Problem to solve: Pick every line from the data that holds the word "manual".

Data provided Start Marker

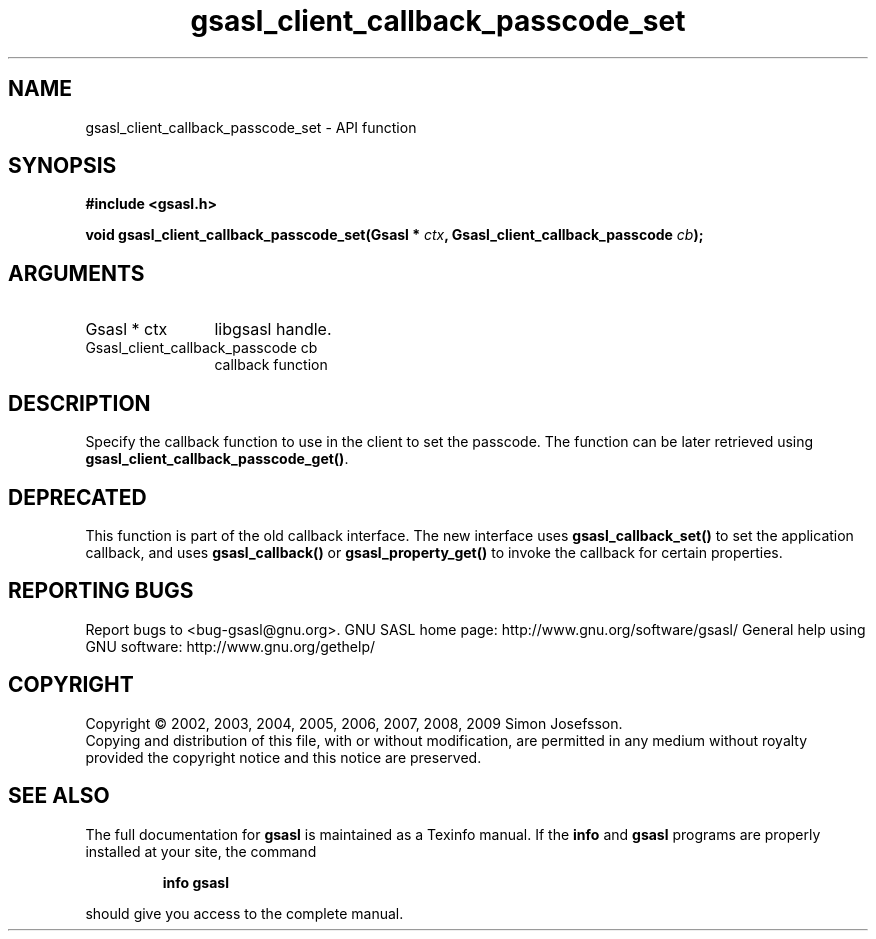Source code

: .\" DO NOT MODIFY THIS FILE!  It was generated by gdoc.
.TH "gsasl_client_callback_passcode_set" 3 "1.4.4" "gsasl" "gsasl"
.SH NAME
gsasl_client_callback_passcode_set \- API function
.SH SYNOPSIS
.B #include <gsasl.h>
.sp
.BI "void gsasl_client_callback_passcode_set(Gsasl * " ctx ", Gsasl_client_callback_passcode " cb ");"
.SH ARGUMENTS
.IP "Gsasl * ctx" 12
libgsasl handle.
.IP "Gsasl_client_callback_passcode cb" 12
callback function
.SH "DESCRIPTION"
Specify the callback function to use in the client to set the
passcode.  The function can be later retrieved using
\fBgsasl_client_callback_passcode_get()\fP.
.SH "DEPRECATED"
This function is part of the old callback interface.
The new interface uses \fBgsasl_callback_set()\fP to set the application
callback, and uses \fBgsasl_callback()\fP or \fBgsasl_property_get()\fP to
invoke the callback for certain properties.
.SH "REPORTING BUGS"
Report bugs to <bug-gsasl@gnu.org>.
GNU SASL home page: http://www.gnu.org/software/gsasl/
General help using GNU software: http://www.gnu.org/gethelp/
.SH COPYRIGHT
Copyright \(co 2002, 2003, 2004, 2005, 2006, 2007, 2008, 2009 Simon Josefsson.
.br
Copying and distribution of this file, with or without modification,
are permitted in any medium without royalty provided the copyright
notice and this notice are preserved.
.SH "SEE ALSO"
The full documentation for
.B gsasl
is maintained as a Texinfo manual.  If the
.B info
and
.B gsasl
programs are properly installed at your site, the command
.IP
.B info gsasl
.PP
should give you access to the complete manual.
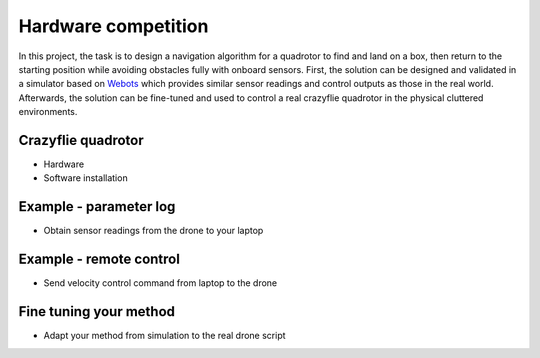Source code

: Hardware competition
====================

In this project, the task is to design a navigation algorithm for a quadrotor to find and land on a box, then return to the starting position while avoiding obstacles fully with onboard sensors.
First, the solution can be designed and validated in a simulator based on `Webots <https://cyberbotics.com/>`_ which provides similar sensor readings and control outputs as those in the real world.
Afterwards, the solution can be fine-tuned and used to control a real crazyflie quadrotor in the physical cluttered environments.

Crazyflie quadrotor
-------------------
- Hardware
- Software installation

Example - parameter log
-----------------------
- Obtain sensor readings from the drone to your laptop

Example - remote control
------------------------
- Send velocity control command from laptop to the drone

Fine tuning your method
-----------------------
- Adapt your method from simulation to the real drone script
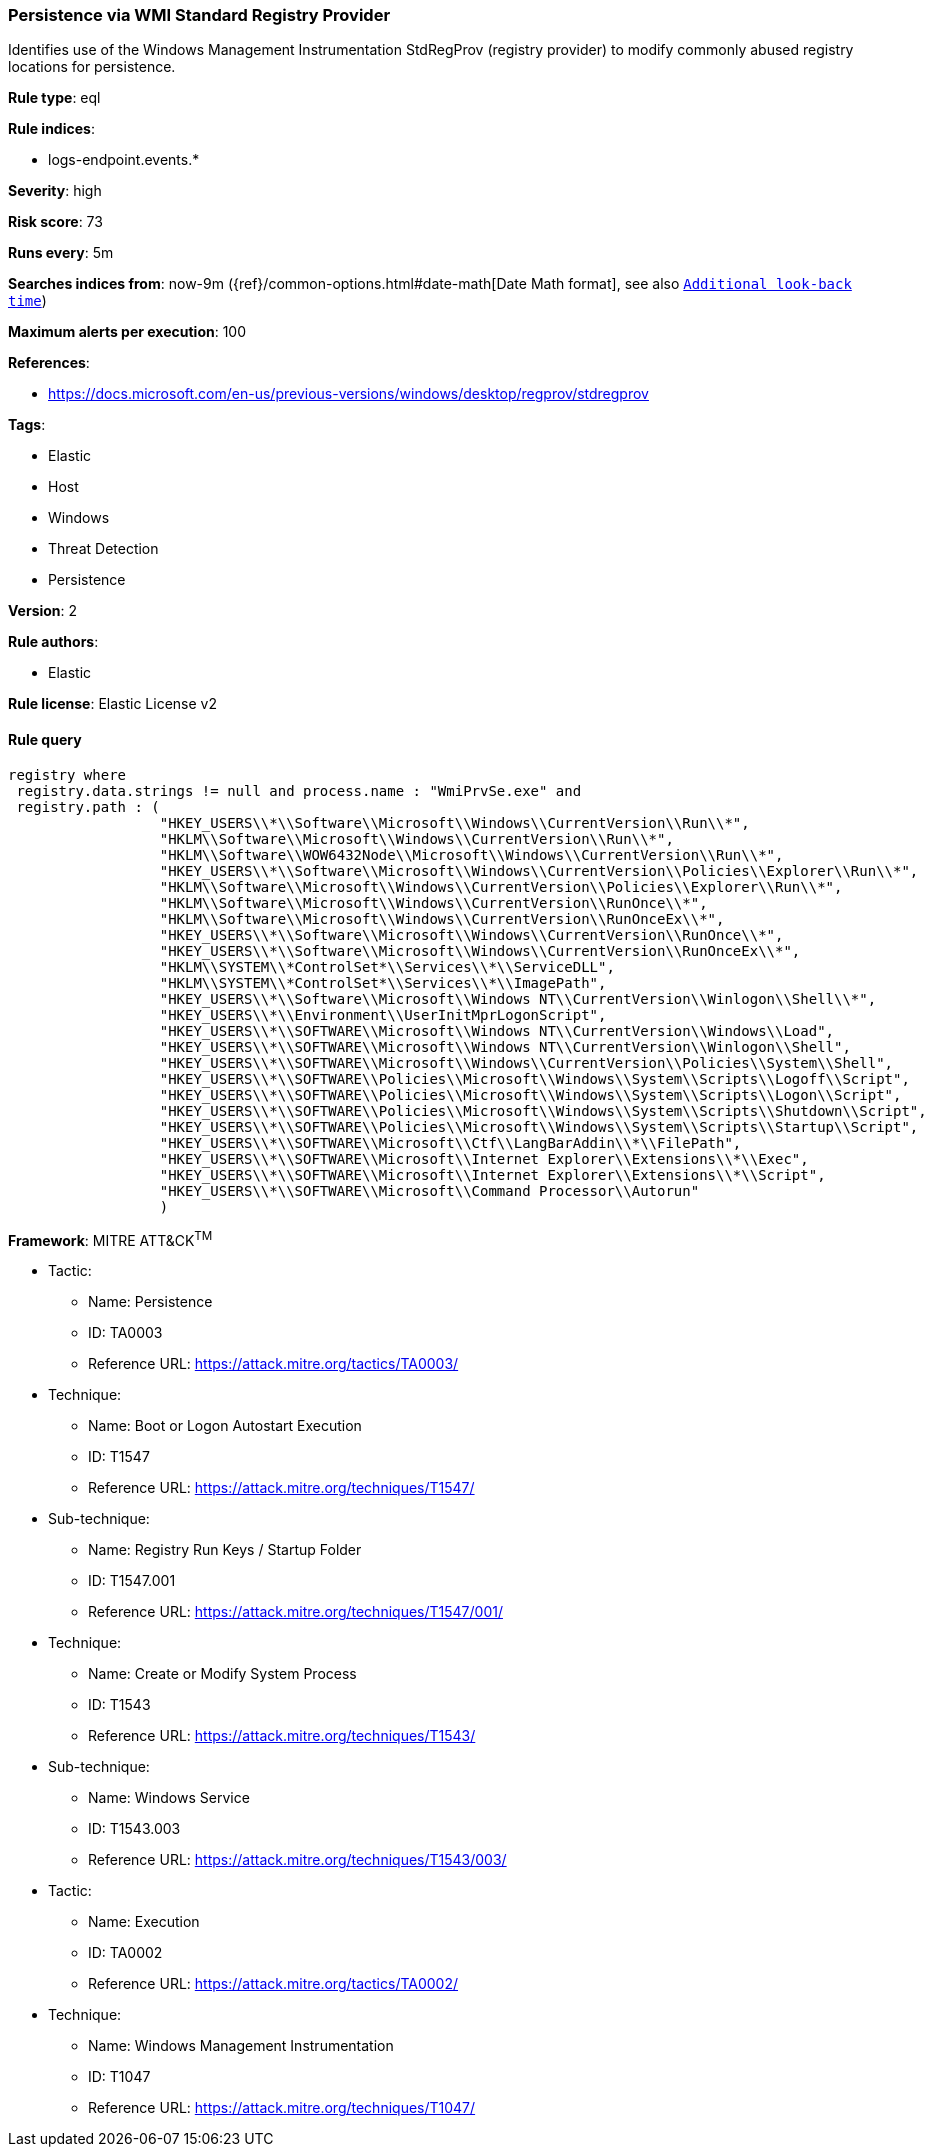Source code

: [[prebuilt-rule-0-16-1-persistence-via-wmi-standard-registry-provider]]
=== Persistence via WMI Standard Registry Provider

Identifies use of the Windows Management Instrumentation StdRegProv (registry provider) to modify commonly abused registry locations for persistence.

*Rule type*: eql

*Rule indices*: 

* logs-endpoint.events.*

*Severity*: high

*Risk score*: 73

*Runs every*: 5m

*Searches indices from*: now-9m ({ref}/common-options.html#date-math[Date Math format], see also <<rule-schedule, `Additional look-back time`>>)

*Maximum alerts per execution*: 100

*References*: 

* https://docs.microsoft.com/en-us/previous-versions/windows/desktop/regprov/stdregprov

*Tags*: 

* Elastic
* Host
* Windows
* Threat Detection
* Persistence

*Version*: 2

*Rule authors*: 

* Elastic

*Rule license*: Elastic License v2


==== Rule query


[source, js]
----------------------------------
registry where 
 registry.data.strings != null and process.name : "WmiPrvSe.exe" and
 registry.path : (
                  "HKEY_USERS\\*\\Software\\Microsoft\\Windows\\CurrentVersion\\Run\\*",
                  "HKLM\\Software\\Microsoft\\Windows\\CurrentVersion\\Run\\*",
                  "HKLM\\Software\\WOW6432Node\\Microsoft\\Windows\\CurrentVersion\\Run\\*",
                  "HKEY_USERS\\*\\Software\\Microsoft\\Windows\\CurrentVersion\\Policies\\Explorer\\Run\\*",
                  "HKLM\\Software\\Microsoft\\Windows\\CurrentVersion\\Policies\\Explorer\\Run\\*",
                  "HKLM\\Software\\Microsoft\\Windows\\CurrentVersion\\RunOnce\\*",
                  "HKLM\\Software\\Microsoft\\Windows\\CurrentVersion\\RunOnceEx\\*",
                  "HKEY_USERS\\*\\Software\\Microsoft\\Windows\\CurrentVersion\\RunOnce\\*",
                  "HKEY_USERS\\*\\Software\\Microsoft\\Windows\\CurrentVersion\\RunOnceEx\\*",
                  "HKLM\\SYSTEM\\*ControlSet*\\Services\\*\\ServiceDLL",
                  "HKLM\\SYSTEM\\*ControlSet*\\Services\\*\\ImagePath",
                  "HKEY_USERS\\*\\Software\\Microsoft\\Windows NT\\CurrentVersion\\Winlogon\\Shell\\*", 
                  "HKEY_USERS\\*\\Environment\\UserInitMprLogonScript", 
                  "HKEY_USERS\\*\\SOFTWARE\\Microsoft\\Windows NT\\CurrentVersion\\Windows\\Load", 
                  "HKEY_USERS\\*\\SOFTWARE\\Microsoft\\Windows NT\\CurrentVersion\\Winlogon\\Shell", 
                  "HKEY_USERS\\*\\SOFTWARE\\Microsoft\\Windows\\CurrentVersion\\Policies\\System\\Shell", 
                  "HKEY_USERS\\*\\SOFTWARE\\Policies\\Microsoft\\Windows\\System\\Scripts\\Logoff\\Script", 
                  "HKEY_USERS\\*\\SOFTWARE\\Policies\\Microsoft\\Windows\\System\\Scripts\\Logon\\Script", 
                  "HKEY_USERS\\*\\SOFTWARE\\Policies\\Microsoft\\Windows\\System\\Scripts\\Shutdown\\Script", 
                  "HKEY_USERS\\*\\SOFTWARE\\Policies\\Microsoft\\Windows\\System\\Scripts\\Startup\\Script", 
                  "HKEY_USERS\\*\\SOFTWARE\\Microsoft\\Ctf\\LangBarAddin\\*\\FilePath", 
                  "HKEY_USERS\\*\\SOFTWARE\\Microsoft\\Internet Explorer\\Extensions\\*\\Exec", 
                  "HKEY_USERS\\*\\SOFTWARE\\Microsoft\\Internet Explorer\\Extensions\\*\\Script", 
                  "HKEY_USERS\\*\\SOFTWARE\\Microsoft\\Command Processor\\Autorun"
                  )

----------------------------------

*Framework*: MITRE ATT&CK^TM^

* Tactic:
** Name: Persistence
** ID: TA0003
** Reference URL: https://attack.mitre.org/tactics/TA0003/
* Technique:
** Name: Boot or Logon Autostart Execution
** ID: T1547
** Reference URL: https://attack.mitre.org/techniques/T1547/
* Sub-technique:
** Name: Registry Run Keys / Startup Folder
** ID: T1547.001
** Reference URL: https://attack.mitre.org/techniques/T1547/001/
* Technique:
** Name: Create or Modify System Process
** ID: T1543
** Reference URL: https://attack.mitre.org/techniques/T1543/
* Sub-technique:
** Name: Windows Service
** ID: T1543.003
** Reference URL: https://attack.mitre.org/techniques/T1543/003/
* Tactic:
** Name: Execution
** ID: TA0002
** Reference URL: https://attack.mitre.org/tactics/TA0002/
* Technique:
** Name: Windows Management Instrumentation
** ID: T1047
** Reference URL: https://attack.mitre.org/techniques/T1047/
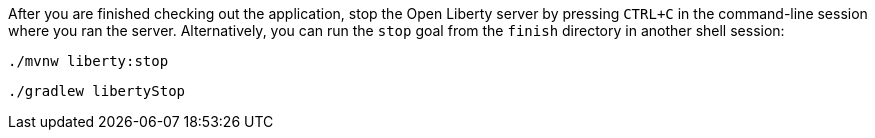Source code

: After you are finished checking out the application, stop the Open Liberty server by pressing `CTRL+C`
in the command-line session where you ran the server. Alternatively, you can run the `stop` goal
from the `finish` directory in another shell session:

[source, role="maven_section command"]
----
./mvnw liberty:stop
----

[source, role="gradle_section command"]
----
./gradlew libertyStop
----
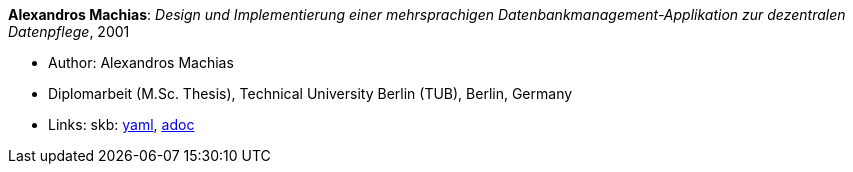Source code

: //
// This file was generated by SKB-Dashboard, task 'lib-yaml2src'
// - on Wednesday November  7 at 00:23:13
// - skb-dashboard: https://www.github.com/vdmeer/skb-dashboard
//

*Alexandros Machias*: _Design und Implementierung einer mehrsprachigen Datenbankmanagement-Applikation zur dezentralen Datenpflege_, 2001

* Author: Alexandros Machias
* Diplomarbeit (M.Sc. Thesis), Technical University Berlin (TUB), Berlin, Germany
* Links:
      skb:
        https://github.com/vdmeer/skb/tree/master/data/library/thesis/master/2000/machias-alexandros-2001.yaml[yaml],
        https://github.com/vdmeer/skb/tree/master/data/library/thesis/master/2000/machias-alexandros-2001.adoc[adoc]

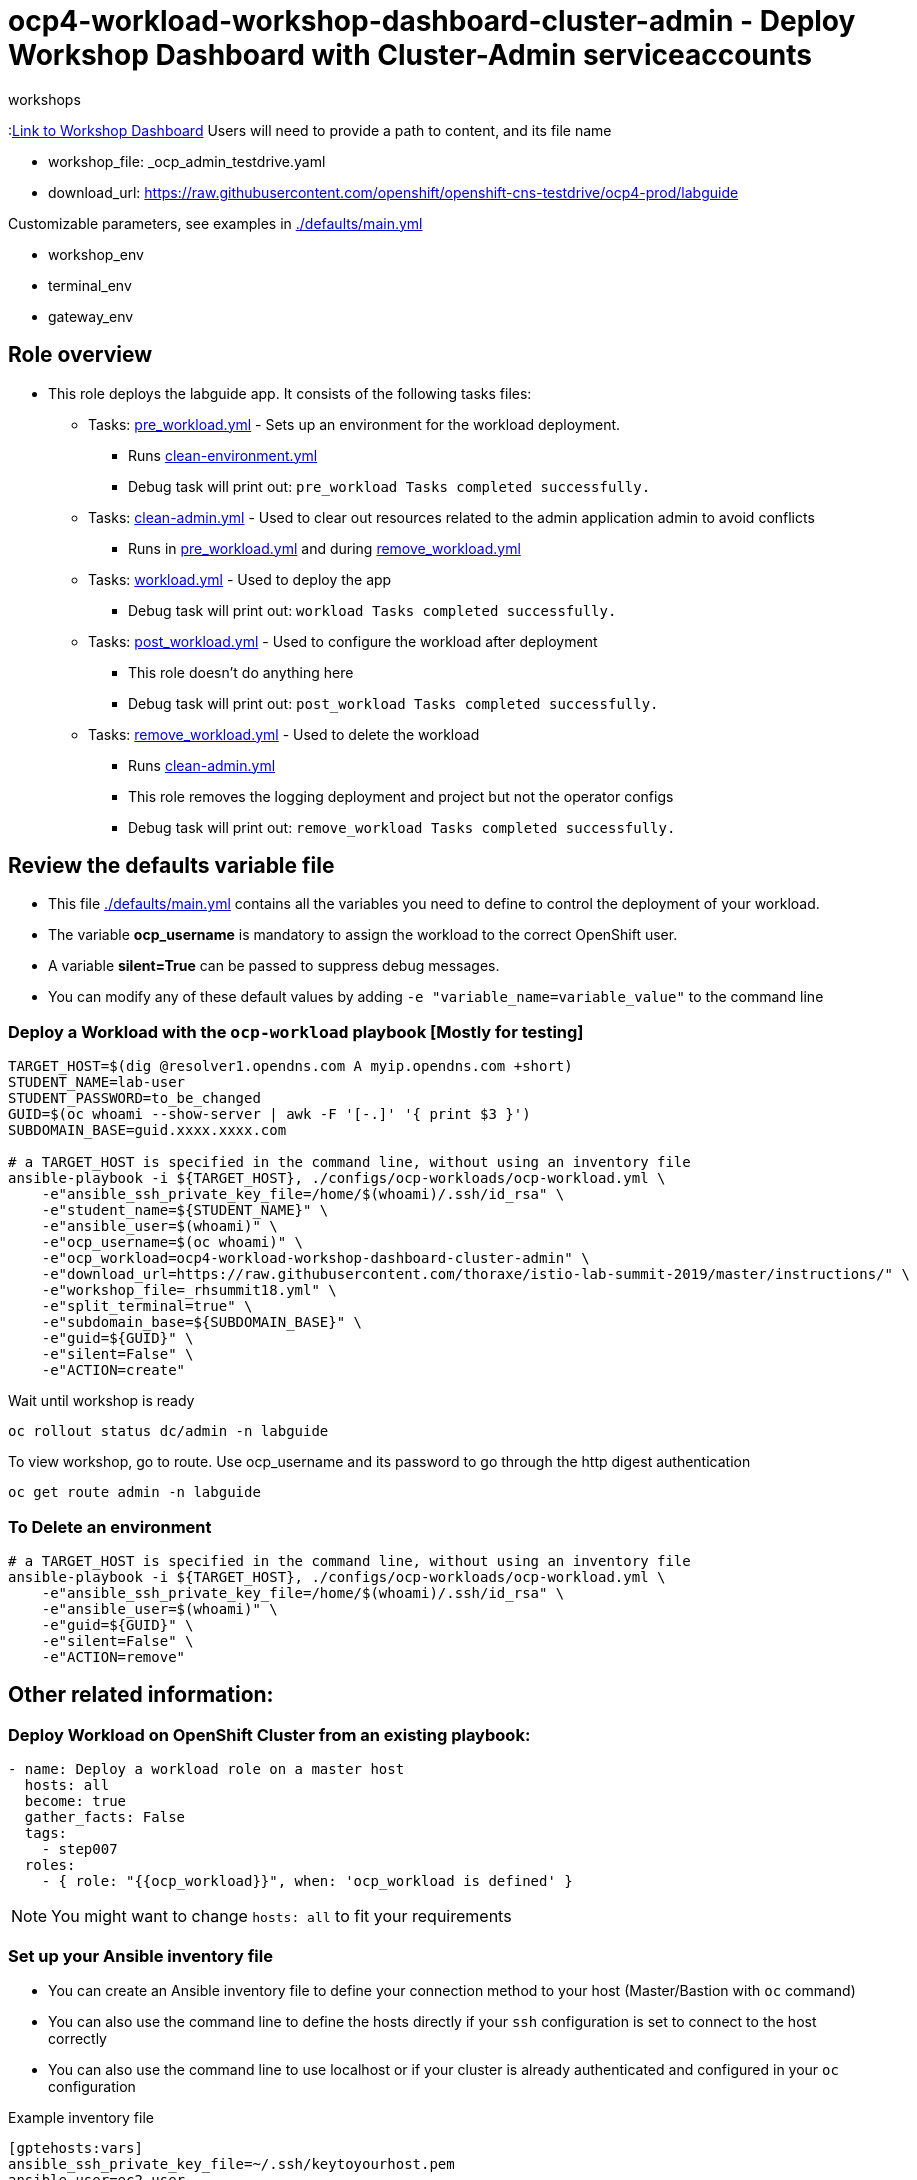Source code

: = ocp4-workload-workshop-dashboard-cluster-admin - Deploy Workshop Dashboard with Cluster-Admin serviceaccounts
 workshops

:link:https://github.com/openshift-labs/workshop-dashboard[Link to Workshop Dashboard]
Users will need to provide a path to content, and its file name

- workshop_file: _ocp_admin_testdrive.yaml
- download_url: https://raw.githubusercontent.com/openshift/openshift-cns-testdrive/ocp4-prod/labguide

Customizable parameters, see examples in link:./defaults/main.yml[./defaults/main.yml]

- workshop_env
- terminal_env
- gateway_env

== Role overview

* This role deploys the labguide app. It consists of the following tasks files:
** Tasks: link:./tasks/pre_workload.yml[pre_workload.yml] - Sets up an
 environment for the workload deployment.
*** Runs link:./tasks/clean-environment.yml[clean-environment.yml]
*** Debug task will print out: `pre_workload Tasks completed successfully.`

** Tasks: link:./tasks/clean-admin.yml[clean-admin.yml] - Used to
 clear out resources related to the admin application admin to avoid conflicts
 *** Runs in link:./tasks/pre_workload.yml[pre_workload.yml] and during link:./tasks/remove_workload.yml[remove_workload.yml]


** Tasks: link:./tasks/workload.yml[workload.yml] - Used to deploy the app
*** Debug task will print out: `workload Tasks completed successfully.`

** Tasks: link:./tasks/post_workload.yml[post_workload.yml] - Used to
 configure the workload after deployment
*** This role doesn't do anything here
*** Debug task will print out: `post_workload Tasks completed successfully.`

** Tasks: link:./tasks/remove_workload.yml[remove_workload.yml] - Used to
 delete the workload
*** Runs link:./tasks/clean-admin.yml[clean-admin.yml]
*** This role removes the logging deployment and project but not the operator configs
*** Debug task will print out: `remove_workload Tasks completed successfully.`

== Review the defaults variable file

* This file link:./defaults/main.yml[./defaults/main.yml] contains all the variables you need to define to control the deployment of your workload.
* The variable *ocp_username* is mandatory to assign the workload to the correct OpenShift user.
* A variable *silent=True* can be passed to suppress debug messages.
* You can modify any of these default values by adding `-e "variable_name=variable_value"` to the command line

=== Deploy a Workload with the `ocp-workload` playbook [Mostly for testing]

----
TARGET_HOST=$(dig @resolver1.opendns.com A myip.opendns.com +short)
STUDENT_NAME=lab-user
STUDENT_PASSWORD=to_be_changed
GUID=$(oc whoami --show-server | awk -F '[-.]' '{ print $3 }')
SUBDOMAIN_BASE=guid.xxxx.xxxx.com

# a TARGET_HOST is specified in the command line, without using an inventory file
ansible-playbook -i ${TARGET_HOST}, ./configs/ocp-workloads/ocp-workload.yml \
    -e"ansible_ssh_private_key_file=/home/$(whoami)/.ssh/id_rsa" \
    -e"student_name=${STUDENT_NAME}" \
    -e"ansible_user=$(whoami)" \
    -e"ocp_username=$(oc whoami)" \
    -e"ocp_workload=ocp4-workload-workshop-dashboard-cluster-admin" \
    -e"download_url=https://raw.githubusercontent.com/thoraxe/istio-lab-summit-2019/master/instructions/" \
    -e"workshop_file=_rhsummit18.yml" \
    -e"split_terminal=true" \
    -e"subdomain_base=${SUBDOMAIN_BASE}" \
    -e"guid=${GUID}" \
    -e"silent=False" \
    -e"ACTION=create"
----

Wait until workshop is ready

----
oc rollout status dc/admin -n labguide
----

To view workshop, go to route. Use ocp_username and its password to go through the http digest authentication

----
oc get route admin -n labguide
----

=== To Delete an environment

----
# a TARGET_HOST is specified in the command line, without using an inventory file
ansible-playbook -i ${TARGET_HOST}, ./configs/ocp-workloads/ocp-workload.yml \
    -e"ansible_ssh_private_key_file=/home/$(whoami)/.ssh/id_rsa" \
    -e"ansible_user=$(whoami)" \
    -e"guid=${GUID}" \
    -e"silent=False" \
    -e"ACTION=remove"
----


== Other related information:

=== Deploy Workload on OpenShift Cluster from an existing playbook:

[source,yaml]
----
- name: Deploy a workload role on a master host
  hosts: all
  become: true
  gather_facts: False
  tags:
    - step007
  roles:
    - { role: "{{ocp_workload}}", when: 'ocp_workload is defined' }
----
NOTE: You might want to change `hosts: all` to fit your requirements


=== Set up your Ansible inventory file

* You can create an Ansible inventory file to define your connection method to your host (Master/Bastion with `oc` command)
* You can also use the command line to define the hosts directly if your `ssh` configuration is set to connect to the host correctly
* You can also use the command line to use localhost or if your cluster is already authenticated and configured in your `oc` configuration

.Example inventory file
[source, ini]
----
[gptehosts:vars]
ansible_ssh_private_key_file=~/.ssh/keytoyourhost.pem
ansible_user=ec2-user

[gptehosts:children]
openshift

[openshift]
bastion.cluster1.openshift.opentlc.com
bastion.cluster2.openshift.opentlc.com
bastion.cluster3.openshift.opentlc.com
bastion.cluster4.openshift.opentlc.com

[dev]
bastion.cluster1.openshift.opentlc.com
bastion.cluster2.openshift.opentlc.com

[prod]
bastion.cluster3.openshift.opentlc.com
bastion.cluster4.openshift.opentlc.com
----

Data provided End Marker

Output:
is maintained as a Texinfo manual.  If the
should give you access to the complete manual.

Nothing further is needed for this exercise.